─── Input data
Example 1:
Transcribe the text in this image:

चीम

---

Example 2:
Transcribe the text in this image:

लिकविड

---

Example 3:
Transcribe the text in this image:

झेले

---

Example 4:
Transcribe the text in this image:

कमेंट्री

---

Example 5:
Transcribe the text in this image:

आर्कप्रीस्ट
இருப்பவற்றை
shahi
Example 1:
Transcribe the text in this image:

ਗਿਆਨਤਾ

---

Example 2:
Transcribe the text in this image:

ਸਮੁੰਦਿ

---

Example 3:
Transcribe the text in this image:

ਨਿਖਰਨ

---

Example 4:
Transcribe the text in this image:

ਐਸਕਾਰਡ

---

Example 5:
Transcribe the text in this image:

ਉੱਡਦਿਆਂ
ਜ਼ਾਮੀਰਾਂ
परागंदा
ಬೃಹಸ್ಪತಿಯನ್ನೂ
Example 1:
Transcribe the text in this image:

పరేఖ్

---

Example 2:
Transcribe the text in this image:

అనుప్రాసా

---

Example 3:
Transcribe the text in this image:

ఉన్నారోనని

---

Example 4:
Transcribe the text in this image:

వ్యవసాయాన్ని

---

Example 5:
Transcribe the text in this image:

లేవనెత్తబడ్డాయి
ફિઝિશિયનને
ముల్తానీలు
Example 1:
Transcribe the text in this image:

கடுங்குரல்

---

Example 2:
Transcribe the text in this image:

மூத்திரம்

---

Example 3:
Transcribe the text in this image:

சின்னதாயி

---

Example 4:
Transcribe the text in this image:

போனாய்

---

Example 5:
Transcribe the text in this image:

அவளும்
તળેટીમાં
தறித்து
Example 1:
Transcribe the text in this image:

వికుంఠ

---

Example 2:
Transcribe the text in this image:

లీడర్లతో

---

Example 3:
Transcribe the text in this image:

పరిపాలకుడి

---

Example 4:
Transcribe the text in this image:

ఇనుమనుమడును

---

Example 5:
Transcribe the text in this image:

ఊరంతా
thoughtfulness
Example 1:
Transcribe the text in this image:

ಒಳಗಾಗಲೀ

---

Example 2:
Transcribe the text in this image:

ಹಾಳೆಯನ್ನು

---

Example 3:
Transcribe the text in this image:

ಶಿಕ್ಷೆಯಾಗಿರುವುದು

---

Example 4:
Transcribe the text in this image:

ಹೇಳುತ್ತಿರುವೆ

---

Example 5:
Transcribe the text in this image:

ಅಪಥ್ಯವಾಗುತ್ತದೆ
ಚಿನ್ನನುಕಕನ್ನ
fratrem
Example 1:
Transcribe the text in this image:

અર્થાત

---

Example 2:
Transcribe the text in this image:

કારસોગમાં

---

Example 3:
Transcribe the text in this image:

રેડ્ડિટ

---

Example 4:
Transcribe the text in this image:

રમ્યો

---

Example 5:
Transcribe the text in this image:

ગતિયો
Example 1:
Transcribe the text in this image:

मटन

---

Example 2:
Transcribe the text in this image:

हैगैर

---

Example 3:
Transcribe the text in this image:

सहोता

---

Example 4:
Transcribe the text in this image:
──────
> _Directions for this task_
The lines above need to be restated word for word, all of them.

> _Reply_
Example 1:
Transcribe the text in this image:

चीम

---

Example 2:
Transcribe the text in this image:

लिकविड

---

Example 3:
Transcribe the text in this image:

झेले

---

Example 4:
Transcribe the text in this image:

कमेंट्री

---

Example 5:
Transcribe the text in this image:

आर्कप्रीस्ट
இருப்பவற்றை
shahi
Example 1:
Transcribe the text in this image:

ਗਿਆਨਤਾ

---

Example 2:
Transcribe the text in this image:

ਸਮੁੰਦਿ

---

Example 3:
Transcribe the text in this image:

ਨਿਖਰਨ

---

Example 4:
Transcribe the text in this image:

ਐਸਕਾਰਡ

---

Example 5:
Transcribe the text in this image:

ਉੱਡਦਿਆਂ
ਜ਼ਾਮੀਰਾਂ
परागंदा
ಬೃಹಸ್ಪತಿಯನ್ನೂ
Example 1:
Transcribe the text in this image:

పరేఖ్

---

Example 2:
Transcribe the text in this image:

అనుప్రాసా

---

Example 3:
Transcribe the text in this image:

ఉన్నారోనని

---

Example 4:
Transcribe the text in this image:

వ్యవసాయాన్ని

---

Example 5:
Transcribe the text in this image:

లేవనెత్తబడ్డాయి
ફિઝિશિયનને
ముల్తానీలు
Example 1:
Transcribe the text in this image:

கடுங்குரல்

---

Example 2:
Transcribe the text in this image:

மூத்திரம்

---

Example 3:
Transcribe the text in this image:

சின்னதாயி

---

Example 4:
Transcribe the text in this image:

போனாய்

---

Example 5:
Transcribe the text in this image:

அவளும்
તળેટીમાં
தறித்து
Example 1:
Transcribe the text in this image:

వికుంఠ

---

Example 2:
Transcribe the text in this image:

లీడర్లతో

---

Example 3:
Transcribe the text in this image:

పరిపాలకుడి

---

Example 4:
Transcribe the text in this image:

ఇనుమనుమడును

---

Example 5:
Transcribe the text in this image:

ఊరంతా
thoughtfulness
Example 1:
Transcribe the text in this image:

ಒಳಗಾಗಲೀ

---

Example 2:
Transcribe the text in this image:

ಹಾಳೆಯನ್ನು

---

Example 3:
Transcribe the text in this image:

ಶಿಕ್ಷೆಯಾಗಿರುವುದು

---

Example 4:
Transcribe the text in this image:

ಹೇಳುತ್ತಿರುವೆ

---

Example 5:
Transcribe the text in this image:

ಅಪಥ್ಯವಾಗುತ್ತದೆ
ಚಿನ್ನನುಕಕನ್ನ
fratrem
Example 1:
Transcribe the text in this image:

અર્થાત

---

Example 2:
Transcribe the text in this image:

કારસોગમાં

---

Example 3:
Transcribe the text in this image:

રેડ્ડિટ

---

Example 4:
Transcribe the text in this image:

રમ્યો

---

Example 5:
Transcribe the text in this image:

ગતિયો
Example 1:
Transcribe the text in this image:

मटन

---

Example 2:
Transcribe the text in this image:

हैगैर

---

Example 3:
Transcribe the text in this image:

सहोता

---

Example 4:
Transcribe the text in this image:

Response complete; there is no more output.